About 12 miles into the ride, we had to take a detour on Pacific Coast Highway (PCH) since the road was closed due to a very tragic decision a young lady made. Those of you that ride PCH in Santa Monica will notice the squiggly line indicated by the yellow arrow on the map below, which is the detour we had to take through the Bel Air Bay Club up to Sunset and then back down to PCH.
The young woman, who was in her 20’s, tried to cross PCH at 3:30 a.m. That was likely the second to last thought she had since she was hit by a car, which is why the road was closed. She died from her injuries the same day. It was not lost on me the split second decisions we make during our lifetime, which in this case, was a fatal decision. Take the time to really think your decisions through. Some thoughts are not work the risk.
From PCH we climbed up Topanga Canyon to Mulholland Drive then back to PCH via Malibu Canyon, then back up to Mulholland via Encinal Canyon. At Mulholland and Malibu Canyon, which was at mile 72 give or take a few tenths of a mile, my friend saw one of his friends on the side of the road with a flat tire. We stopped to help, and coincidentally there was a NBC News reporter interviewing a cyclist about a video rant that had been posted online by a reserve police officer for the Santa Paula Police Department. The video was about how much she hated cyclists, and how much the driver of the car she was in would charge to run them over. Some people think this is merely freedom of speech. Others think it is very disturbing that anyone, let alone an officer of the law, would suggest running over cyclists with a car.
Jane Yamamoto was the NBC News reporter who interviewed me as well as a few other cyclists to get our opinion on the video, which you can watch below.
The decision made by the reserve police officer to post her video took several hours since the video had to be conceived, filmed, edited, and then posted.
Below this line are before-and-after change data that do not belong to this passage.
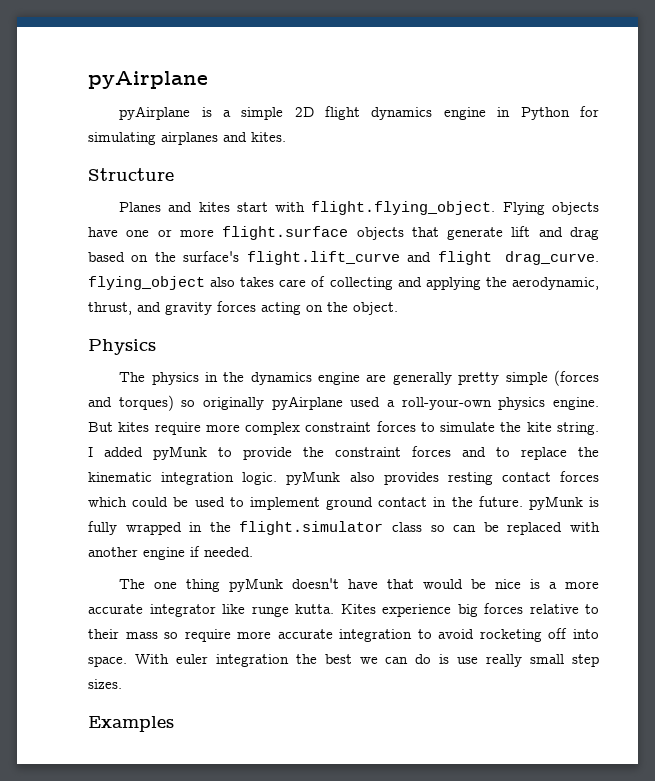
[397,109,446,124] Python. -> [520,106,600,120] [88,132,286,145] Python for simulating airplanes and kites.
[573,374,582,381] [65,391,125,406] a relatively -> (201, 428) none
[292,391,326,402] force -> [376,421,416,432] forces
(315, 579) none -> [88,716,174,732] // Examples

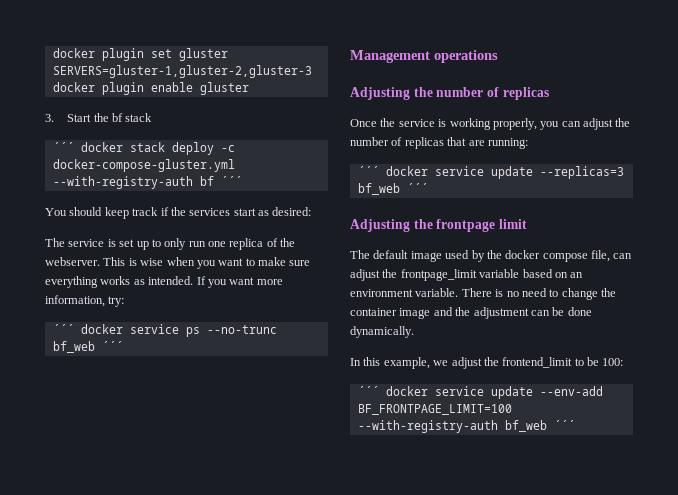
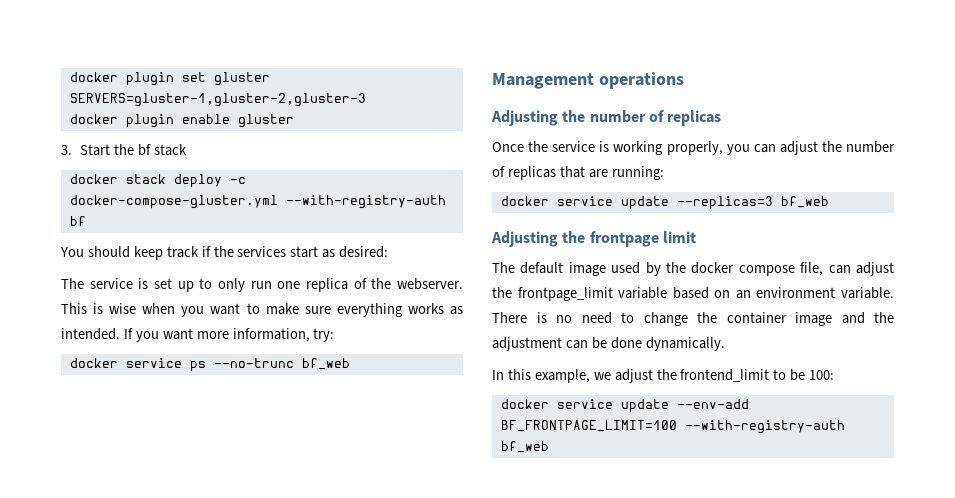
[52,142,74,152] ´´´ -> (187, 150) none
[220,176,242,186] ´´´ -> (86, 221) none
[52,324,74,334] ´´´ -> (335, 335) none
[101,341,123,351] ´´´ -> (350, 364) none
[357,166,379,176] ´´´ -> (664, 173) none
[406,183,428,193] ´´´ -> (829, 202) none
[357,386,379,396] ´´´ -> (835, 375) none
[553,420,575,430] ´´´ -> (549, 447) none

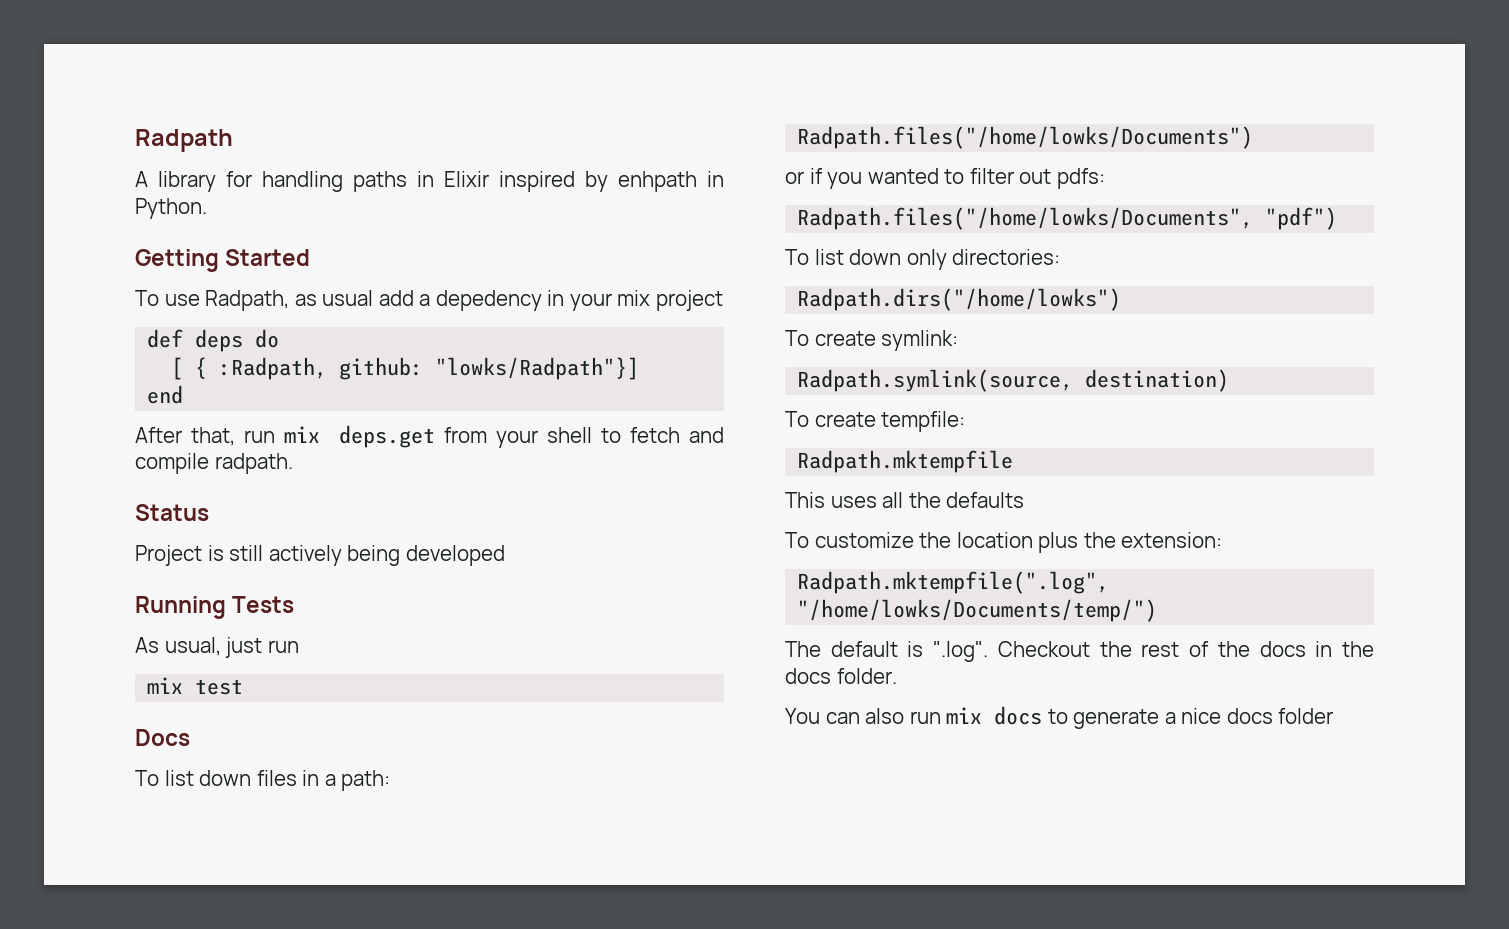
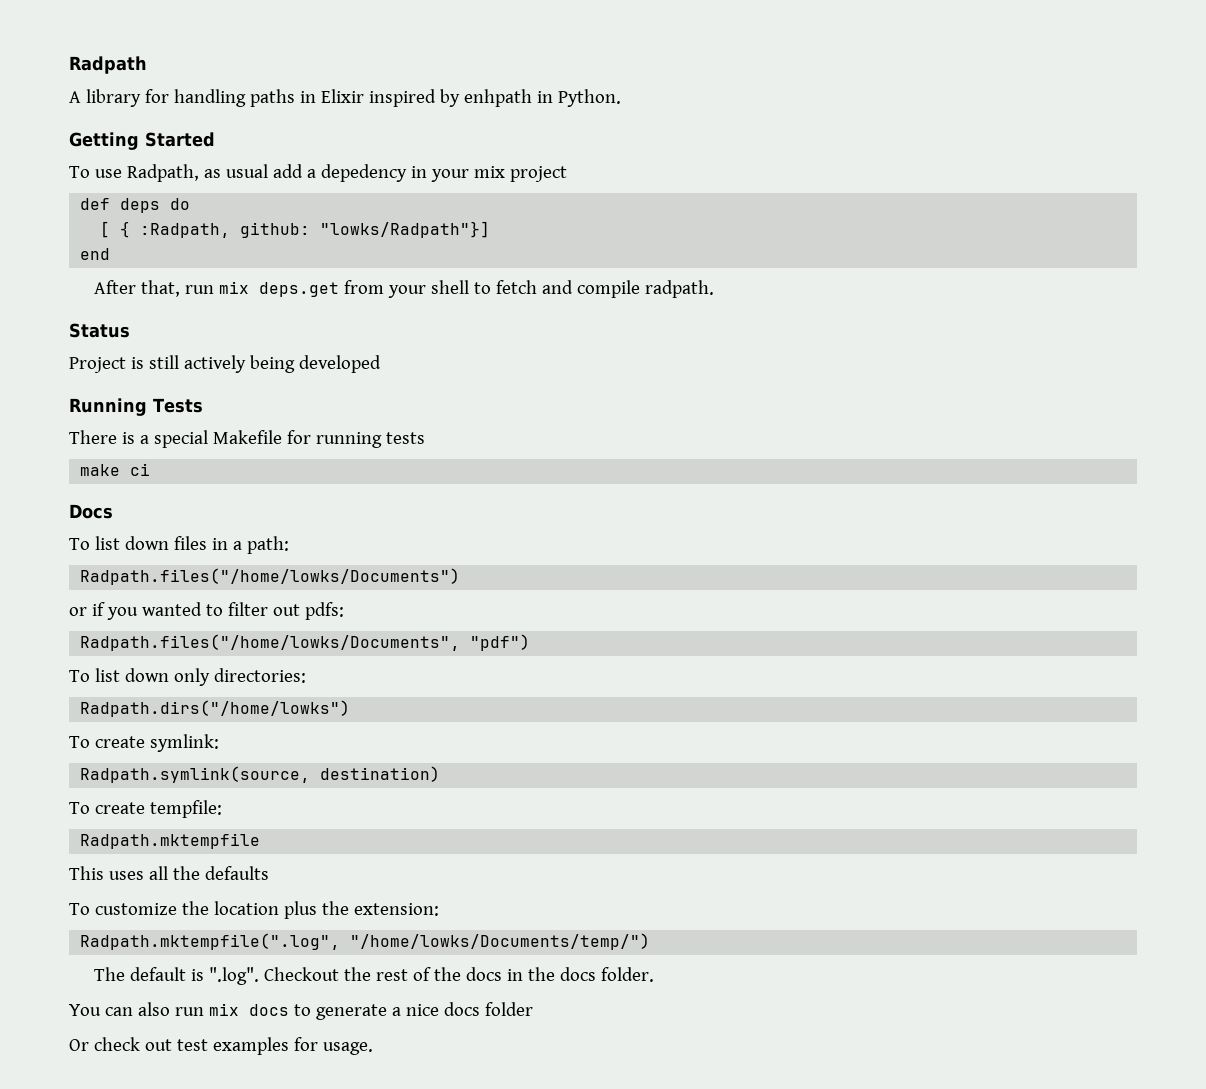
[135,637,299,658] [147,677,244,695] As usual, just run // mix test -> [69,430,425,448] [80,463,151,476] There is a special Makefile for running tests // make ci
(1334, 716) none -> [69,1037,373,1055] // Or check out test examples for usage.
It was not a split second decision. But the decision cost her her job since the Court of Public Opinion convicted her of horrendously poor judgment, and she ended up resigning from her position. What astounded me is that she is a personal trainer yet she hates cyclists even though they are outside exercising, which is what she has her clients do for a living.
I’m very happy with the decision I made five years ago to have my back surgery done. Some people question my decision to continue to ride my bike since I have been hit by a vehicle twice. I feel good about my decision since riding my bike makes me feel alive, and we have to live when we are above ground. Take the time to make good decisions in your life. Quick decisions can cost you your life, and other decisions that you think are the right decision at the time can turn out to cost you as well.
Lastly, don’t make excuses for why you can’t do something. The mind is a very powerful tool. You can talk yourself into not doing something or you can talk yourself into doing something. Anything worthwhile is going to be hard work. Which is why work is a four letter word. Be safe, have fun, and take advantage of the time you have. It is a very precious gift.